Prompt
When the line containing "wrist: (433, 1014)" appears in the entries below, begin printing there and stop after the line containing "pinky mcp: (1103, 1033)"; print each of those lines exactly and no other line.

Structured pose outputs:
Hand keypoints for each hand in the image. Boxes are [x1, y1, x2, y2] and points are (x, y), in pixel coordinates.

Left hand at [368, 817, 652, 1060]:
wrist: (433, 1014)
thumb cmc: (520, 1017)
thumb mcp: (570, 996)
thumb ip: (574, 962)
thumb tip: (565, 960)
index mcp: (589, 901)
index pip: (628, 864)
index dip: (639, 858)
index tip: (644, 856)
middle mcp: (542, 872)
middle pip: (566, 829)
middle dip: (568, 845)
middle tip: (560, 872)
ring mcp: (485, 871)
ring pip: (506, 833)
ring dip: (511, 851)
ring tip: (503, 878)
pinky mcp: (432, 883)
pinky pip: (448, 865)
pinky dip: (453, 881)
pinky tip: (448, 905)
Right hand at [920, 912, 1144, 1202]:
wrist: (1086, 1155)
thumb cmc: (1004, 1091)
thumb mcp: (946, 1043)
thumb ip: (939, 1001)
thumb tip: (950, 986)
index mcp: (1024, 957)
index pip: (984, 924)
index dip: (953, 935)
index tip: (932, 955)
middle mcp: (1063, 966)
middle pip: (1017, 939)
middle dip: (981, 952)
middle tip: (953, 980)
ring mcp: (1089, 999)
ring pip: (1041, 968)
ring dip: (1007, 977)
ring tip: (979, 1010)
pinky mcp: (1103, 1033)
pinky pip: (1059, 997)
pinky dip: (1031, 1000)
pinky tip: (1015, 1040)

Solution to this exercise
wrist: (433, 1014)
thumb cmc: (520, 1017)
thumb mcp: (570, 996)
thumb ip: (574, 962)
thumb tip: (565, 960)
index mcp: (589, 901)
index pip: (628, 864)
index dip: (639, 858)
index tip: (644, 856)
middle mcp: (542, 872)
middle pip: (566, 829)
middle dip: (568, 845)
middle tip: (560, 872)
ring mcp: (485, 871)
ring pip: (506, 833)
ring dip: (511, 851)
ring tip: (503, 878)
pinky mcp: (432, 883)
pinky pip: (448, 865)
pinky dip: (453, 881)
pinky tip: (448, 905)
Right hand at [920, 912, 1144, 1202]:
wrist: (1086, 1155)
thumb cmc: (1004, 1091)
thumb mcp: (946, 1043)
thumb ip: (939, 1001)
thumb tip: (950, 986)
index mcp: (1024, 957)
index pip: (984, 924)
index dip: (953, 935)
index tip: (932, 955)
middle mcp: (1063, 966)
middle pip: (1017, 939)
middle dip: (981, 952)
middle tip: (953, 980)
ring mcp: (1089, 999)
ring pip: (1041, 968)
ring dip: (1007, 977)
ring tip: (979, 1010)
pinky mcp: (1103, 1033)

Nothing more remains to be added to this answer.